There was a very small school in Usk.  I remember mother telling me about Danny in grade 1.  Off he'd go every morning to school and come home at lunch time (maybe he only went half-days?) and he'd tell mother the teacher said he needed a ruler or a notebook or something like that.  This went on for quite a while and one day mother ran into the teacher somewhere and she wondered why Danny hadn't been at school.........  Needless to say, mother was dumbstruck.  Turned out, when she questioned Danny, if he got to the bottom of the school hill and could see that the flag was up, he knew he'd be late so he just didn't go.  Quite the rebel.......and he still marches to his own drum! 

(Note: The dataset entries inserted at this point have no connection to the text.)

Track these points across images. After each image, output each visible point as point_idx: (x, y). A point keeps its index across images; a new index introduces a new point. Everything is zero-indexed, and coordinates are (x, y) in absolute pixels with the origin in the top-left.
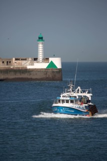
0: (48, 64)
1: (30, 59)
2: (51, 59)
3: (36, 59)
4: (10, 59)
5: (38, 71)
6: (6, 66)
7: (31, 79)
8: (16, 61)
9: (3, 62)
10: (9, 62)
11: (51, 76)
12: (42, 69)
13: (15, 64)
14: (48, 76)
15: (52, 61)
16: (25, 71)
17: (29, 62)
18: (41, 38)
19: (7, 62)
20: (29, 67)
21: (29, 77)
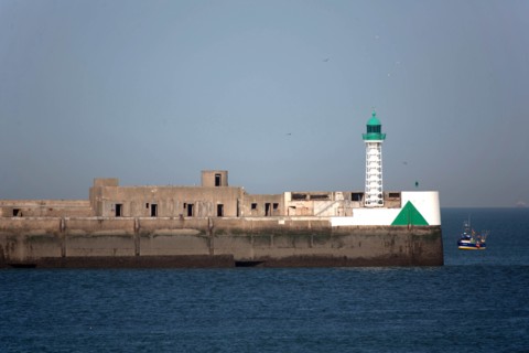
0: (398, 211)
1: (339, 196)
2: (406, 197)
3: (357, 197)
4: (275, 197)
5: (367, 236)
6: (265, 219)
7: (344, 261)
8: (295, 203)
9: (254, 206)
10: (272, 207)
11: (406, 251)
12: (379, 227)
13: (293, 213)
14: (396, 251)
15: (409, 204)
16: (325, 233)
17: (337, 205)
18: (374, 129)
19: (267, 206)
20: (337, 222)
21: (337, 253)
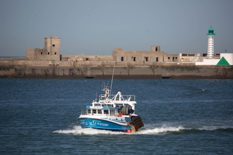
0: (219, 60)
1: (199, 55)
2: (222, 55)
3: (205, 55)
4: (176, 55)
5: (208, 69)
6: (173, 62)
7: (200, 77)
8: (183, 57)
9: (169, 58)
10: (175, 58)
11: (222, 74)
12: (212, 66)
13: (182, 61)
14: (218, 74)
15: (223, 58)
16: (193, 68)
17: (198, 58)
18: (211, 32)
19: (173, 58)
20: (197, 64)
21: (197, 74)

In 1936 there was a HUGE flood in Usk.  Then in 1948 there was another flood - this one not quite so severe, from what mother said.  I don't have, nor have I ever seen, pictures of the '36 flood but Bruthie sent me some of the 1948 one.  I'll get a couple and post them here.  If this one wasn't as bad, I shudder to think of what the '36 one must have been like.  Mother did talk about it but I can't remember any of the stories clearly enough to write about them. 

The flood waters are subsiding here - Bruthie remembers taking a boat and going inside through the 2nd storey windows.  
 Inside the store............Imagine having to clean up this awful mess!

This looks like it might be my grandma's house.......whose old car this is, I have no idea.